[Start Text to read]

Equivalence Checking

Automatically proving two functions equivalent, finding counterexamples when they differ, and checking that implementations adhere to specifications.

One of Deppy's most practical features is automatic equivalence checking: given two Python functions with the same signature, Deppy can determine whether they always produce the same output — and if not, give you a concrete counterexample. No annotations, no proof terms, no decorators. Just two functions.

from deppy import check_equiv

def f(x: int) -> int:
    return x * 2

def g(x: int) -> int:
    return x + x

result = check_equiv(f, g)
print(result)
# EquivResult(EQUIVALENT, method='z3')

Deppy proved these functions identical for all integers — not by testing a handful of inputs, but by compiling both bodies to Z3 symbolic expressions and asking the SMT solver to find any input where they differ. Z3 reports UNSAT: no such input exists.

How It Works

Deppy's equivalence engine uses three strategies, tried in order:

Z3 symbolic — Compile both function bodies to Z3 expressions. Check ∃x. f(x) ≠ g(x). If UNSAT → equivalent (proven). If SAT → counterexample (proven). If UNKNOWN → fall through.

[End Text to read]
[Start Material shown]

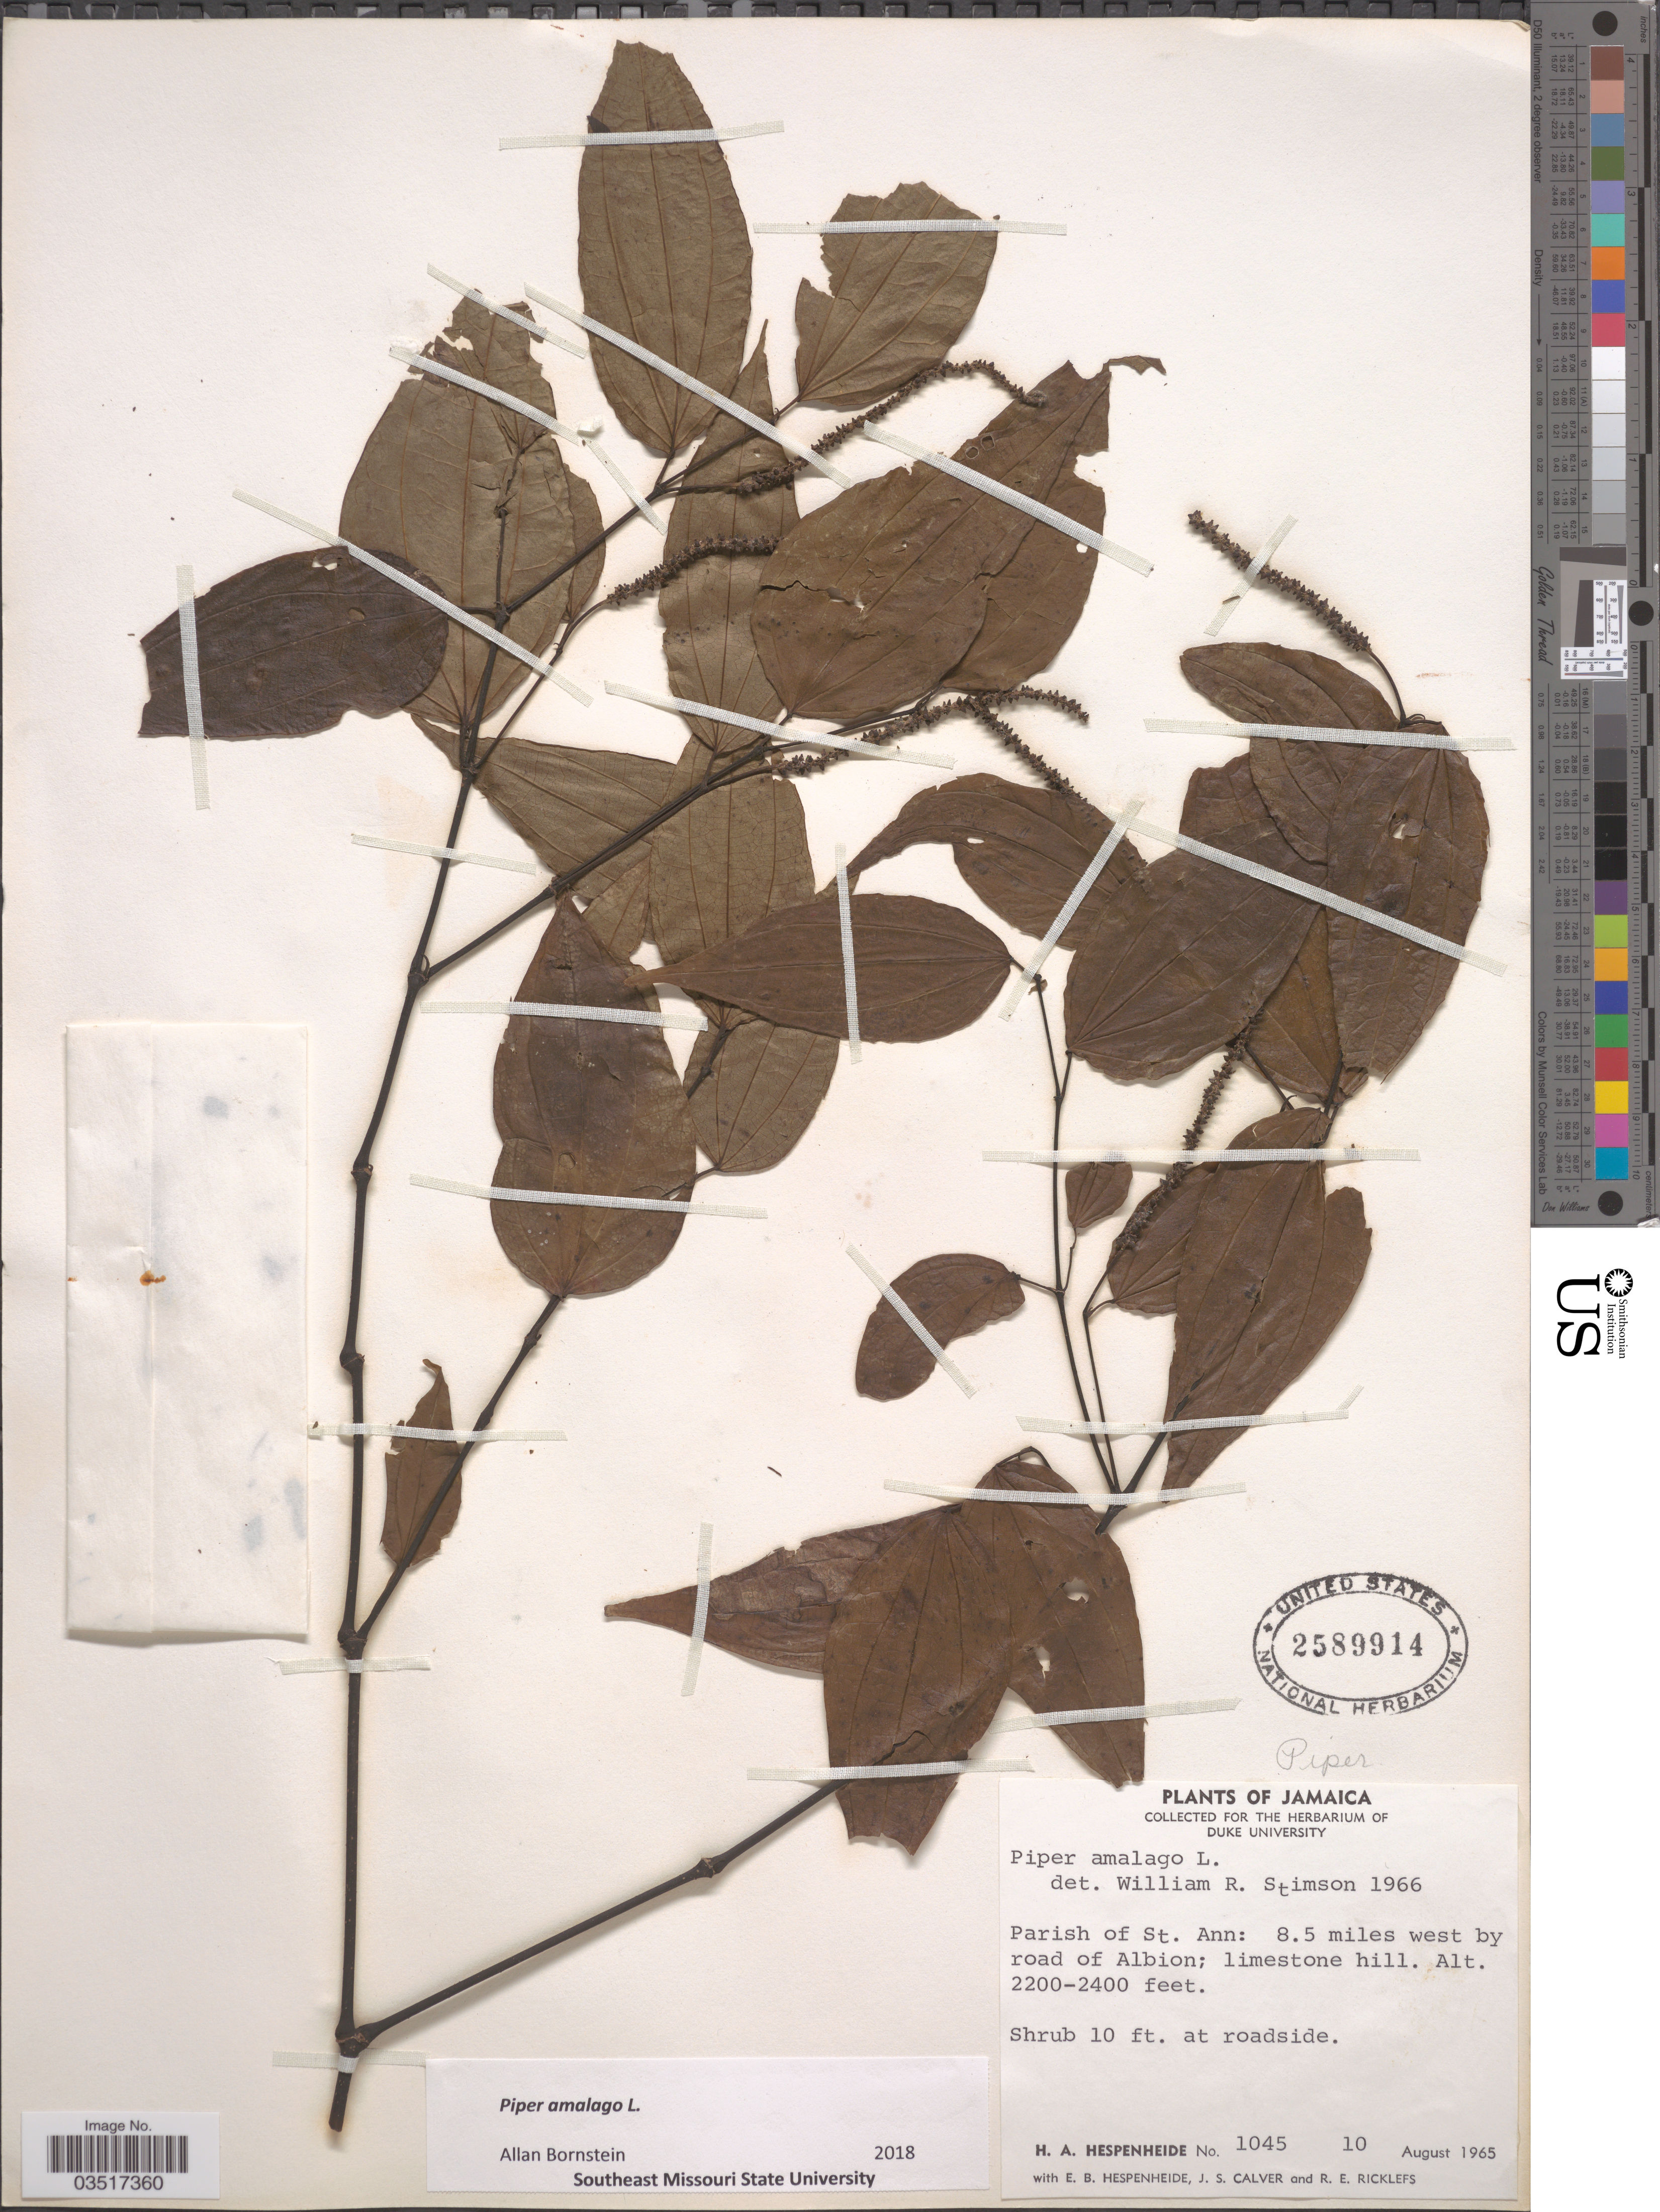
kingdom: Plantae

[End Material shown]
[Start Material shown]

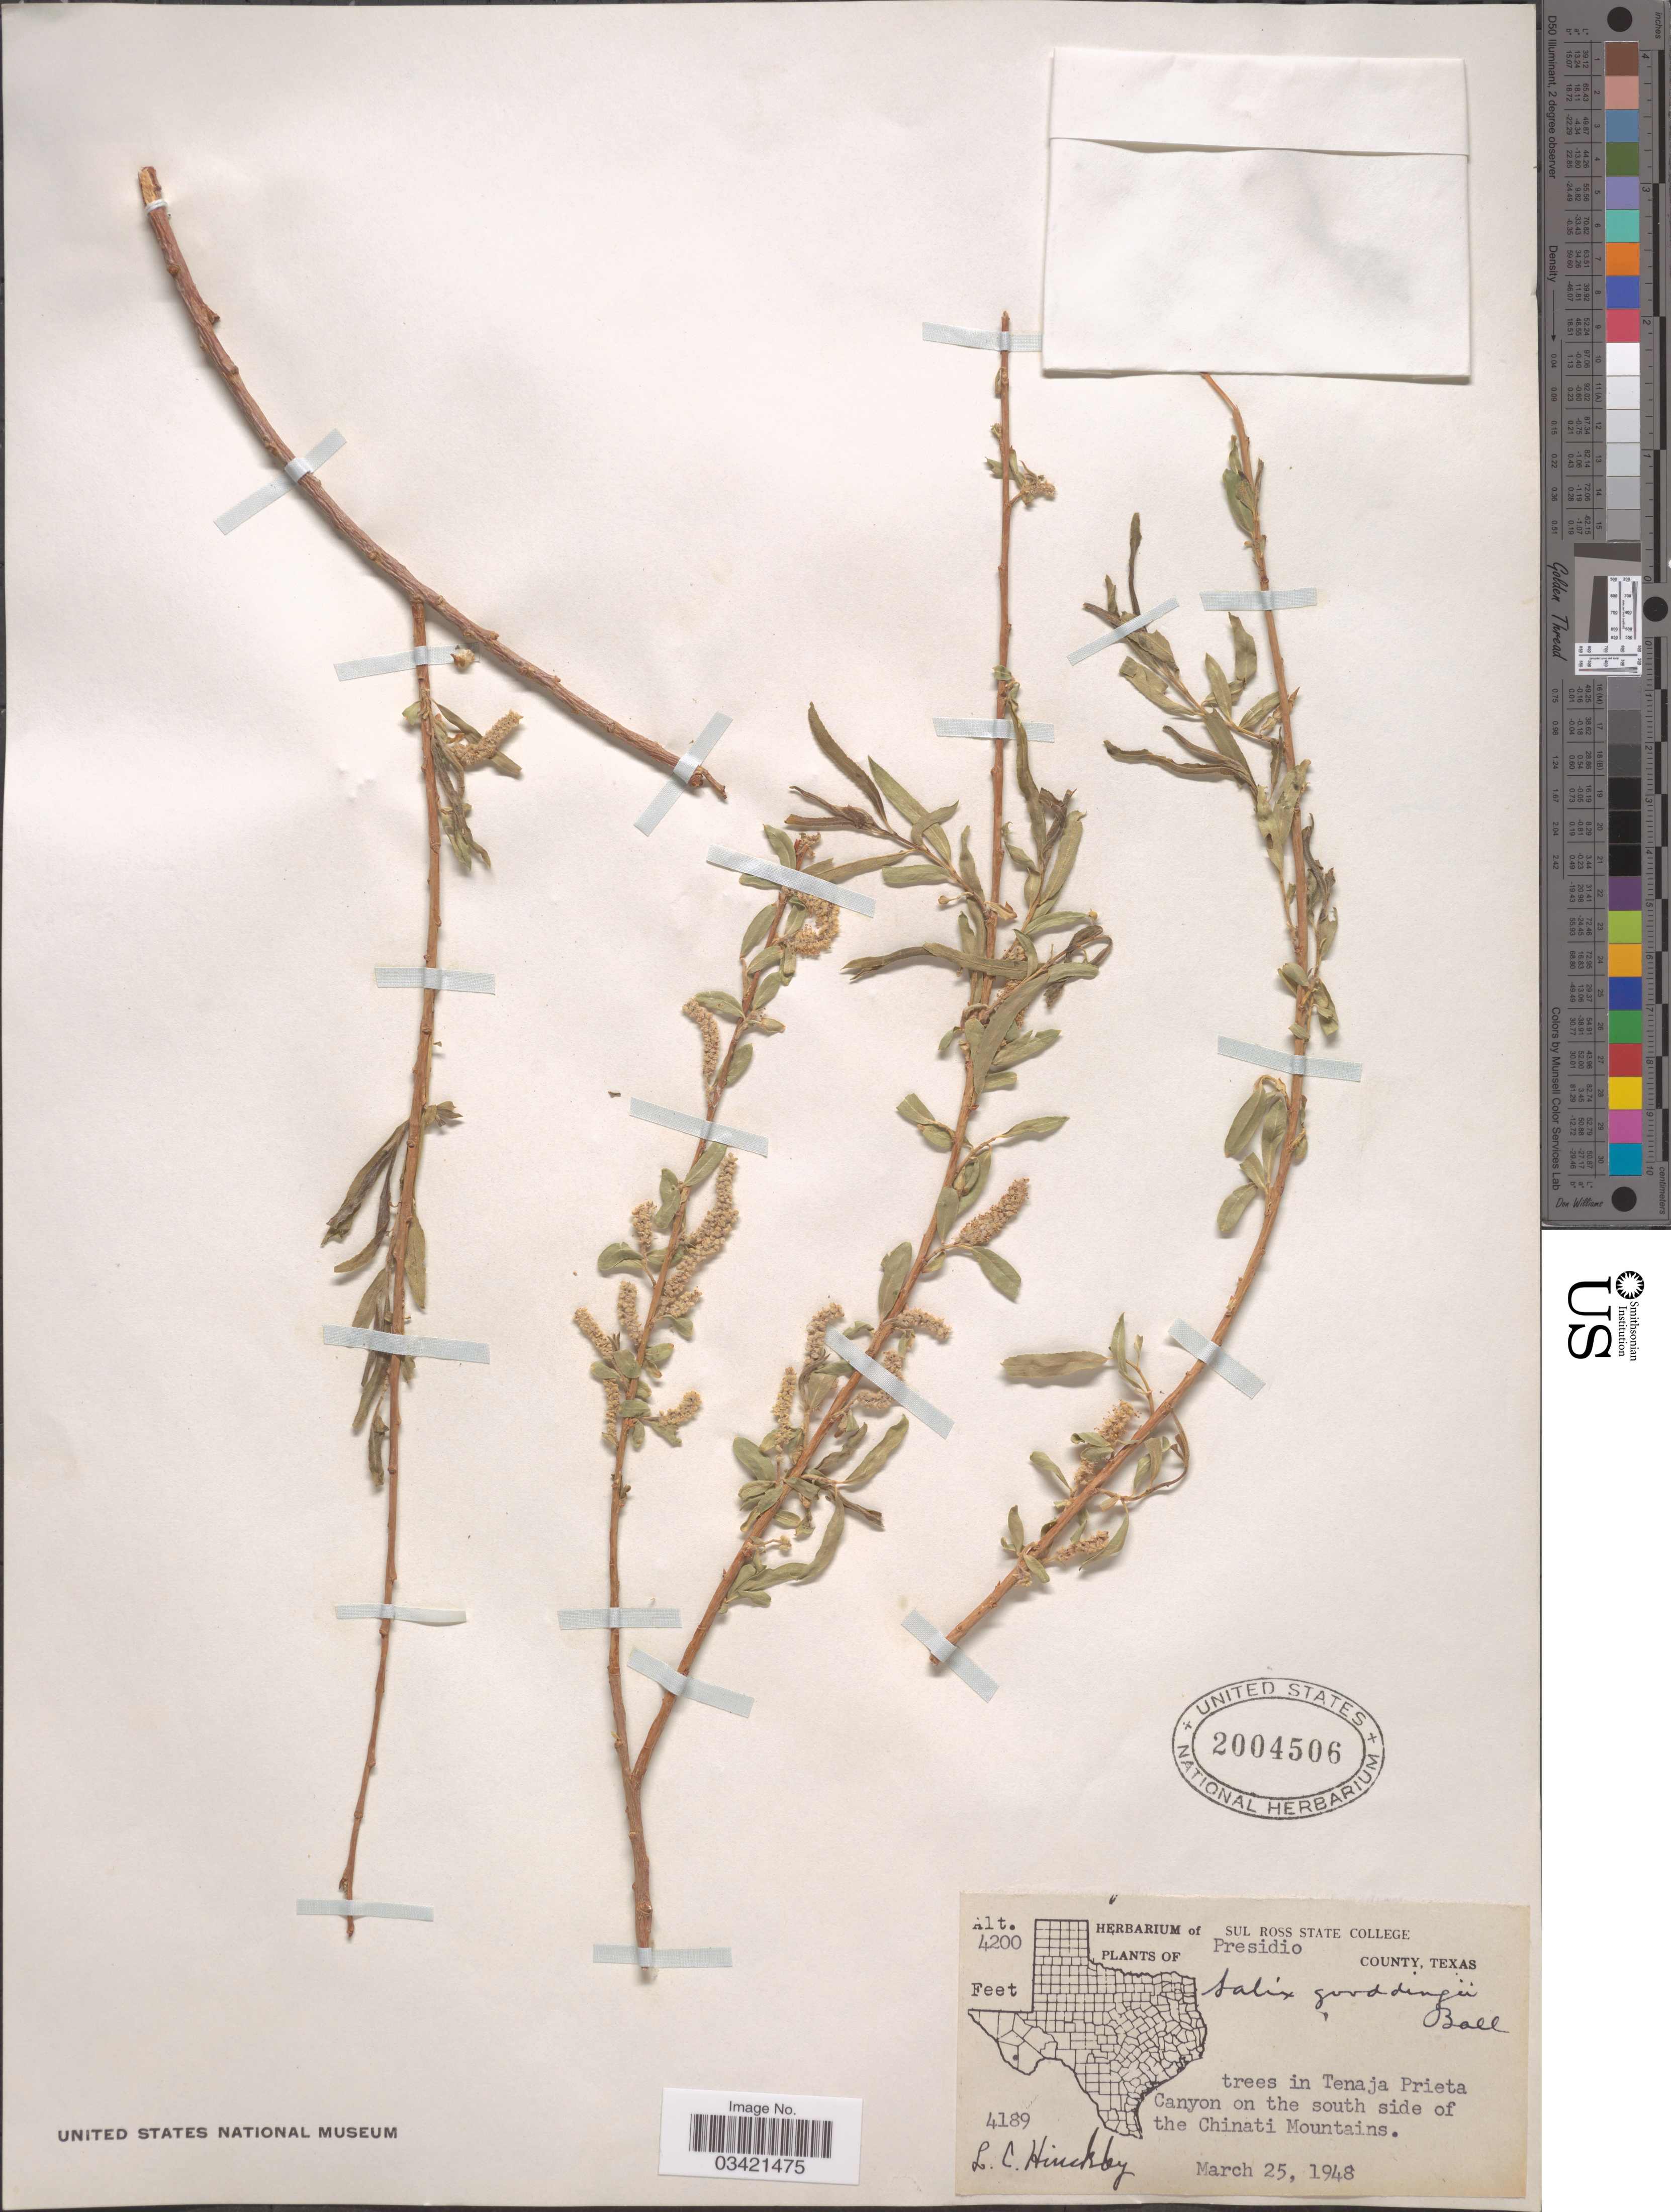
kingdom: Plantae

[End Material shown]

▶ _Tasks and exercises_
A - According to the equivalence checking text, how many strategies does Deppy's equivalence engine try?
B - Continue the text on Deppy's equivalence checking from the point where it stops.

▶ _Solved tasks_
A - Three, tried in order.

B -
Property-based testing — Generate 1,000 random inputs (seeded for reproducibility), run both functions, compare outputs. High confidence but not a proof.
Specification comparison — If both functions have @guarantee specs, compare the specs structurally.

The result always tells you which method was used and at what confidence level:

result = check_equiv(f, g)
result.equivalent   # True / False / None
                    #   True  — *proven* by Z3 or reflexivity
                    #   False — concrete counterexample found
                    #   None  — no proof AND no counterexample;
                    #           testing-based checks always end here
                    #           (see note below)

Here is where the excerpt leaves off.